I didn't know anything could emit OZONE. Now, if you're asking if it emits CFC's, then no, computer electronics do not.

The electric "smell" comes from the evaporation of the dielectric grease used on electrice components.


----------



## deveritt

Maybe your PSU is faulty. I have never had any funny smells when using my computer, built fairly recently.


----------



## A Cheese Danish

Gotta love that new electronic smeel!


----------



## JareeB

maybe its just new and needs to get broken in


----------



## Cameldude

Lol, whoever posted this, prety funny, i have a computer and it certainly does not emit anything, the only problem i can see only one problem, either you have a shunk in your room, or you have a problem with the wiring in your computer, 

Have a look at the scheme that you used to put it together and maybe you did something wrong


----------



## bomberboysk

MouSe said:


> I didn't know anything could emit OZONE. Now, if you're asking if it emits CFC's, then no, computer electronics do not.
> 
> The electric "smell" comes from the evaporation of the dielectric grease used on electrice components.


Actually, how do you think ionic purifiers work?

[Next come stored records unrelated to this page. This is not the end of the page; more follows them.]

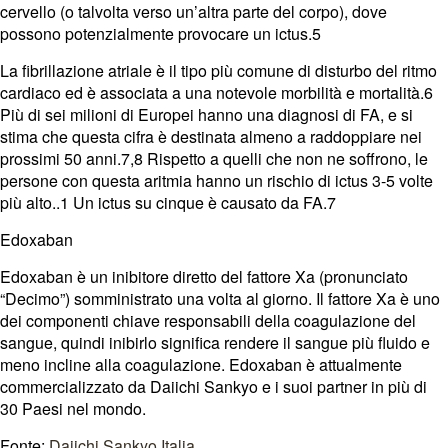
cervello (o talvolta verso un’altra parte del corpo), dove
possono potenzialmente provocare un ictus.5
La fibrillazione atriale è il tipo più comune di disturbo del ritmo
cardiaco ed è associata a una notevole morbilità e mortalità.6
Più di sei milioni di Europei hanno una diagnosi di FA, e si
stima che questa cifra è destinata almeno a raddoppiare nei
prossimi 50 anni.7,8 Rispetto a quelli che non ne soffrono, le
persone con questa aritmia hanno un rischio di ictus 3-5 volte
più alto..1 Un ictus su cinque è causato da FA.7
Edoxaban
Edoxaban è un inibitore diretto del fattore Xa (pronunciato
“Decimo”) somministrato una volta al giorno. Il fattore Xa è uno
dei componenti chiave responsabili della coagulazione del
sangue, quindi inibirlo significa rendere il sangue più fluido e
meno incline alla coagulazione. Edoxaban è attualmente
commercializzato da Daiichi Sankyo e i suoi partner in più di
30 Paesi nel mondo.
Fonte
:
Daiichi Sankyo Italia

Thats the same reason they stopped selling the ionic breeze is because the ozone it emitted did more harm then good. If  you look around, theres actually an ionic cooled pc where the guy replaced his fans with an ion generator, ozone is generated by high voltage currents splitting oxygen molecules, just like lightning and that nice after the storm smell, its ozone.


----------



## PohTayToez

Well, it wouldn't be "emitting" it, per se, but creating it.  Ozone can be created through a high voltage spark, so under normal conditions your computer shouldn't be creating ozone.


----------